Just to focus on the ephemeral point In the sidecar log I see
sidecar_mounter.go:86] gcsfuse mounting with args [gcsfuse --temp-dir <volume-name-temp-dir>
Can you monitor that temp-dir
occupancy in Go
so that we can start to have some warning in the logs?
Thanks for the information @bhack . Yes, we do plan to add more logs and warnings to make the ephemeral storage usage more observable.
Can I know your node type? What compute class or hardware configuration are you using?
So on Autopilot, for most of the compute classes, the maximum ephemeral storage you can use is 10Gi. So you can use annotation gke-gcsfuse/ephemeral-storage-limit: 10Gi
to specify it. Please note that the container image and logging also use ephemeral storage.
Please note that the container image and logging also use ephemeral storage.

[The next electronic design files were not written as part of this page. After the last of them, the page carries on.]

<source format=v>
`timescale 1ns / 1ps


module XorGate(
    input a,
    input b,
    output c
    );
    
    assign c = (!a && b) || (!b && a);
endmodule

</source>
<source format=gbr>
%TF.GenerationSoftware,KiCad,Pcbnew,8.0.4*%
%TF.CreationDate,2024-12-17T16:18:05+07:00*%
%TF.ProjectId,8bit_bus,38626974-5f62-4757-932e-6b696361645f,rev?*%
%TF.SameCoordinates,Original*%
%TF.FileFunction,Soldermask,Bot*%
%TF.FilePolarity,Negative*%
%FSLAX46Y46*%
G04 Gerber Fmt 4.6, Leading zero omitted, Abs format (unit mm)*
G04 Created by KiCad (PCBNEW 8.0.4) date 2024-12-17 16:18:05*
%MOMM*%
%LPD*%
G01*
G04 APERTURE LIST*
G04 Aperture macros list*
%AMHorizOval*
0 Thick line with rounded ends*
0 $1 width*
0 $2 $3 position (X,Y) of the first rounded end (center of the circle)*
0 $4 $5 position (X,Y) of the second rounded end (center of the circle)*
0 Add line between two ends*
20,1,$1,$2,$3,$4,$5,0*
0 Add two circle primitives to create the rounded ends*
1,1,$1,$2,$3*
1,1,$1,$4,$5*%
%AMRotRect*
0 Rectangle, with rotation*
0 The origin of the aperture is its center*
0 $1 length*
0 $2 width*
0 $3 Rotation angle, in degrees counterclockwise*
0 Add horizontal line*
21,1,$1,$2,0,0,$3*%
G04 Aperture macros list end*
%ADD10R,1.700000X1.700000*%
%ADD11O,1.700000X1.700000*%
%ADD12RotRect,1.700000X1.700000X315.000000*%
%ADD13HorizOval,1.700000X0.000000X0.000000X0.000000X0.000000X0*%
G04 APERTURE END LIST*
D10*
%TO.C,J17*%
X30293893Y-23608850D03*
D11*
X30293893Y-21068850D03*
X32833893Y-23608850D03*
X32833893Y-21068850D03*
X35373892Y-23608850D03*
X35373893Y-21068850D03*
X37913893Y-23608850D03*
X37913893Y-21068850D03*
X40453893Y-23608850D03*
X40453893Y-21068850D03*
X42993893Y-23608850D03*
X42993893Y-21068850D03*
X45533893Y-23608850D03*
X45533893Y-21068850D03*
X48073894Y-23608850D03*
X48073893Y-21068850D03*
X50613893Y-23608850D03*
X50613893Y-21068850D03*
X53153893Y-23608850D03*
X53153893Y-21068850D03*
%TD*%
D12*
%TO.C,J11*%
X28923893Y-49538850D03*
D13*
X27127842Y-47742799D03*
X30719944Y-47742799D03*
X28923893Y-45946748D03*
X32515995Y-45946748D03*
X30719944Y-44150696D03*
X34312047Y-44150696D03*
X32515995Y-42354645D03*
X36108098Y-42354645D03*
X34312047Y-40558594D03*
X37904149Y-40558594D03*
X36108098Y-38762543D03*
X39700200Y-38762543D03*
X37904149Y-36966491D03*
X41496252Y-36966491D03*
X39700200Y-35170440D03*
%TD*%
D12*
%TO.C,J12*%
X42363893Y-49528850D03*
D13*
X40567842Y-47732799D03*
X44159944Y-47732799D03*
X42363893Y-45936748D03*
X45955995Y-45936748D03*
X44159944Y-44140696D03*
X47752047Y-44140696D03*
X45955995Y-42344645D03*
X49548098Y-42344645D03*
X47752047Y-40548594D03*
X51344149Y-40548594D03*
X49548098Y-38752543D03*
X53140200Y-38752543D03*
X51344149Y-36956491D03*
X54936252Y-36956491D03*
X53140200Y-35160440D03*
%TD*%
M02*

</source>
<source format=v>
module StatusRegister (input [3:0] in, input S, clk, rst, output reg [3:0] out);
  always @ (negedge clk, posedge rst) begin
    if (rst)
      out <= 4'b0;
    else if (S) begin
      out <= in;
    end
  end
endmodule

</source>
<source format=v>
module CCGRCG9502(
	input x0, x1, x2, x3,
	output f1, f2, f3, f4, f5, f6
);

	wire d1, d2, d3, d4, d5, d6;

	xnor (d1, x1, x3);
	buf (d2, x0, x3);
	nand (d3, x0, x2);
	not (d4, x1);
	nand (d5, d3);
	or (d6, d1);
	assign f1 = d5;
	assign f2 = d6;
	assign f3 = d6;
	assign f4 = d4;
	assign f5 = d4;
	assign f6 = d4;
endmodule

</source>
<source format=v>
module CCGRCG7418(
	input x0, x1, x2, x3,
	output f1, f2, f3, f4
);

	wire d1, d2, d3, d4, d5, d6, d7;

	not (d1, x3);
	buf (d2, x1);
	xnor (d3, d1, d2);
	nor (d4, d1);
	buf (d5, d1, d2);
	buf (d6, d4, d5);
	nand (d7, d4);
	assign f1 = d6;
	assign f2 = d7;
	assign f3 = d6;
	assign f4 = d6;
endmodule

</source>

Is the container image part of the node ephemeral? but I don't think it is part of the pod ephemeral request or not?
Cause if the image it is not part of the pod request, if we are going to request 4Gi or 5Gi -gcsfuse/ephemeral-storage-limit:
and we were evicted cause we surpassed 4Gi or 5Gi of this limit it could be not caused by the image size right?
Edit:
The hw configuration in this test was:
nvidia-tesla-a100
in the 16 GPU config so it is a2-megagpu-16g
Hi @bhack,
gke-gcsfuse/ephemeral-storage-limit: 10Gi
.The main problem is still auditing the gcsfuse sidecar Vs the pod. If I am running a job for 4/5 hours doing exactly the same things e.g. like a training job/loop and then the pod was evicted I need to understand what is going to happen to the sidecar on the ephemeral storage. Is there a problem on the sidecar driver accumulating too much files in the temp dir at some point? Is there a bug? If I don't know what is the specific ephemeral pressure of the sidecar tempdir it is impossible to investigate.

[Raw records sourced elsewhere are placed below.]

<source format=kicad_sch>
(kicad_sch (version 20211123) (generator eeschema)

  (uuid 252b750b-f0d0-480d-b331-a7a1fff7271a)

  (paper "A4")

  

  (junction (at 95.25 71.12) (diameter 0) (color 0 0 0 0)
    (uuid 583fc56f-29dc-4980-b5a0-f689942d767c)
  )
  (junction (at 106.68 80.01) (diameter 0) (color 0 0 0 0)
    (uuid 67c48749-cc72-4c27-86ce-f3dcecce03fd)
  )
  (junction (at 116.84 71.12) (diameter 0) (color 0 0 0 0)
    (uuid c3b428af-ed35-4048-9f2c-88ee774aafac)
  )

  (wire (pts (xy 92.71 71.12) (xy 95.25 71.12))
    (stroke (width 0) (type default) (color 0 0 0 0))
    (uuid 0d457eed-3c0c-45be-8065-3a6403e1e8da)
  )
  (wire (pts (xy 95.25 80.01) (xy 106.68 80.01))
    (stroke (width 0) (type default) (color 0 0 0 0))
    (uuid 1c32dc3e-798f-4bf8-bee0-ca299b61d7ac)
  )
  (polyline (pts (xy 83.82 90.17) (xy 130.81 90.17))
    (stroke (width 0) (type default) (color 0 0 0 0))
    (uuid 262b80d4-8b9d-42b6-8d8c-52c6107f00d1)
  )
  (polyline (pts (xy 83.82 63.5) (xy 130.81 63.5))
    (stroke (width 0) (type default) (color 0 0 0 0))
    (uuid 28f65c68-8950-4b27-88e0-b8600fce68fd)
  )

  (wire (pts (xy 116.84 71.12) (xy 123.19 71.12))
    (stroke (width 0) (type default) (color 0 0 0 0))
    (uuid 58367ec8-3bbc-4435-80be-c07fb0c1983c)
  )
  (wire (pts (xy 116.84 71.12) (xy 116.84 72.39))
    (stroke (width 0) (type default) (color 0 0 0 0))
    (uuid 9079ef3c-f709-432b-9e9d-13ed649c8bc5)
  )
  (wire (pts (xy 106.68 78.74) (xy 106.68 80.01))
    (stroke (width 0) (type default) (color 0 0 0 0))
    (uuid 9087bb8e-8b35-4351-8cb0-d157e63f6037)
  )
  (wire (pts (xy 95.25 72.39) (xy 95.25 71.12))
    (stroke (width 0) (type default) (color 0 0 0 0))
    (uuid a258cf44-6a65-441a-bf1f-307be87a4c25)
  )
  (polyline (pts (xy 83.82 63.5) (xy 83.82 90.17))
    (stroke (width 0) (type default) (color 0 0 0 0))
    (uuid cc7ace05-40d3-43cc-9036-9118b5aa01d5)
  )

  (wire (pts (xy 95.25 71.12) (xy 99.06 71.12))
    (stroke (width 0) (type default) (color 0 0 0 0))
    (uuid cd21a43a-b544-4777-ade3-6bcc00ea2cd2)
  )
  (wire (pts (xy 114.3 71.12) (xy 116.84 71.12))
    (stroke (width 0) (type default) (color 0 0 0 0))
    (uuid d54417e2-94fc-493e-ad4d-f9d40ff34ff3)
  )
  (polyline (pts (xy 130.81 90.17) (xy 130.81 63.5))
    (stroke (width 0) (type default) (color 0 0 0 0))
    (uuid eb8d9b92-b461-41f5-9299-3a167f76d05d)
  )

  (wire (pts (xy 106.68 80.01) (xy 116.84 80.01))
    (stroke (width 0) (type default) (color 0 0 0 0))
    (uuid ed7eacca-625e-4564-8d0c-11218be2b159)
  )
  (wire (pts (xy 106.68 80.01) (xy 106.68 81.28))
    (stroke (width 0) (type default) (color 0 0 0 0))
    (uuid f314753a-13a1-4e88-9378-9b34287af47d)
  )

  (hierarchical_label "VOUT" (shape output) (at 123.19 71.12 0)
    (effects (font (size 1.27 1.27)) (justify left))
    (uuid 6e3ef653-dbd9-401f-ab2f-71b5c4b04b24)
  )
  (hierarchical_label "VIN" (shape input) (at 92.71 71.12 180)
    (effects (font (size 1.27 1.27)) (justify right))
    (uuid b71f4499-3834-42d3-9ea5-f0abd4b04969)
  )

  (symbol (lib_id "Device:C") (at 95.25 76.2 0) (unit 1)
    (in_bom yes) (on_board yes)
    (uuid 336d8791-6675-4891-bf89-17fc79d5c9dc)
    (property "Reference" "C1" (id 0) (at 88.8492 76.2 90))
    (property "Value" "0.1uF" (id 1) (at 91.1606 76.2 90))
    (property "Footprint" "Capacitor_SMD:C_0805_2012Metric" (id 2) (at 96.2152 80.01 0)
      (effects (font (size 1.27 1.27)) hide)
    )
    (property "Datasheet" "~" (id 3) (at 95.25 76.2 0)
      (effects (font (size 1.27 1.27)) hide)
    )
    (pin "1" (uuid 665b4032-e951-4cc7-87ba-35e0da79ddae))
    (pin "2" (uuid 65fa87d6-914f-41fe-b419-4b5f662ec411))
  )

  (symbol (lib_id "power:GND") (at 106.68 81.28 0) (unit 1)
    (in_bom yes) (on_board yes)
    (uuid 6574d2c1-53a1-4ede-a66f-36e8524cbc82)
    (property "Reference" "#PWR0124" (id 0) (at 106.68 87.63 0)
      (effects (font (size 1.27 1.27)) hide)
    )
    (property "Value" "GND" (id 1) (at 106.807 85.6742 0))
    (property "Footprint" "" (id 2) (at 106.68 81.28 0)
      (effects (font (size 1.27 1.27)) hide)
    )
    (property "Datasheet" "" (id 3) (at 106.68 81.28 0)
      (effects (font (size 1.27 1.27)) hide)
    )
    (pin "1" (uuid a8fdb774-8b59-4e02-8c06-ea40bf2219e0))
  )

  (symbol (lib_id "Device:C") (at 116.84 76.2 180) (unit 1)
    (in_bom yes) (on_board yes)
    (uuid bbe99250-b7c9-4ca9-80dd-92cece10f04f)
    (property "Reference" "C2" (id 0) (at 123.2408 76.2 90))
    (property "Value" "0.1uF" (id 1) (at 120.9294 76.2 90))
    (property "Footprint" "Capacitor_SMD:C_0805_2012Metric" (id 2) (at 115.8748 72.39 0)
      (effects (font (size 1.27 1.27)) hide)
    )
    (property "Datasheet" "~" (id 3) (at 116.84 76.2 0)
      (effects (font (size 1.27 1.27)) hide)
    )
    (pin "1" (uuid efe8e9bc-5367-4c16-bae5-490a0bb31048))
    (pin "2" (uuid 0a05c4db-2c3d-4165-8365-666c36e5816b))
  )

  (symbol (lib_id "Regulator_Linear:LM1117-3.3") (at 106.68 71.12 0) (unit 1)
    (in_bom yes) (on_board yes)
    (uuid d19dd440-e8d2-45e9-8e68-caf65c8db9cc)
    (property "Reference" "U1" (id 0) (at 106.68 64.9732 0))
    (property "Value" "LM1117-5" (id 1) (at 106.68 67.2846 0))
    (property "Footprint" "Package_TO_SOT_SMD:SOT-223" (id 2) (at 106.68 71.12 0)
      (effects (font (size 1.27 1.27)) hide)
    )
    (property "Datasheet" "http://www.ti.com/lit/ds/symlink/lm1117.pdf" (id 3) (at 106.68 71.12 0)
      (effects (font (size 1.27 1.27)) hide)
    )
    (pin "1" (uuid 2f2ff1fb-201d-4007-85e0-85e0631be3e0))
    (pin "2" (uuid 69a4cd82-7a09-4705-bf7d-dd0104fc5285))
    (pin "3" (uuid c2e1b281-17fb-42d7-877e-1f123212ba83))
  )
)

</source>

@bhack, yes, it makes sense. I will let you know when the warning logs are ready.
@bhack, yes, it makes sense. I will let you know when the warning logs are ready.
Thanks, I hope that we could add this also for CPU and Memory later especially as in Autopilot we cannot set sidecar resources to "0".
Hi @bhack , I wanted to use the same fs metrics collection approach Kubernetes uses, for example, to use SYS_STATFS
system call: https://github.com/kubernetes/kubernetes/blob/dbd3f3564ac6cca9a152a3244ab96257e5a4f00c/pkg/volume/util/fs/fs.go#L40-L63
However, i believe the SYS_STATFS
system call does the calculation at a device level. It means, if the buffer volume is an emptyDir, which is the default setting in our case, the returned volume usage/availability is the underlaying boot disk usage/availability.
I am exploring other approaches to just calculate the buffer volume usage.
Are they not using the same unix.Statfs
in emptydir?
https://github.com/kubernetes/kubernetes/blob/master/pkg/volume/emptydir/empty_dir_linux.go#L94-L100
What do you think about https://github.com/kubernetes/kubernetes/pull/121489 ?
Relevant info is now coverered in https://cloud.google.com/kubernetes-engine/docs/how-to/persistent-volumes/cloud-storage-fuse-csi-driver#prepare-mount
As this doc https://cloud.google.com/kubernetes-engine/docs/how-to/persistent-volumes/cloud-storage-fuse-csi-driver#buffer-volume mentioned, for large file write operation, please consider increasing the size of the write buffer volume.
Closing this case.
I have a local folder (backup) of ~100GB files , if i directly tar the folder onto bucket e.g tar -cf /tmp/bucketmount/backup.tar /backup/ , will there be any issues with csi driver ? I see that gcsfuse csi depends on tempDir{} or some temp directore for staging files before they are uploaded to bucket.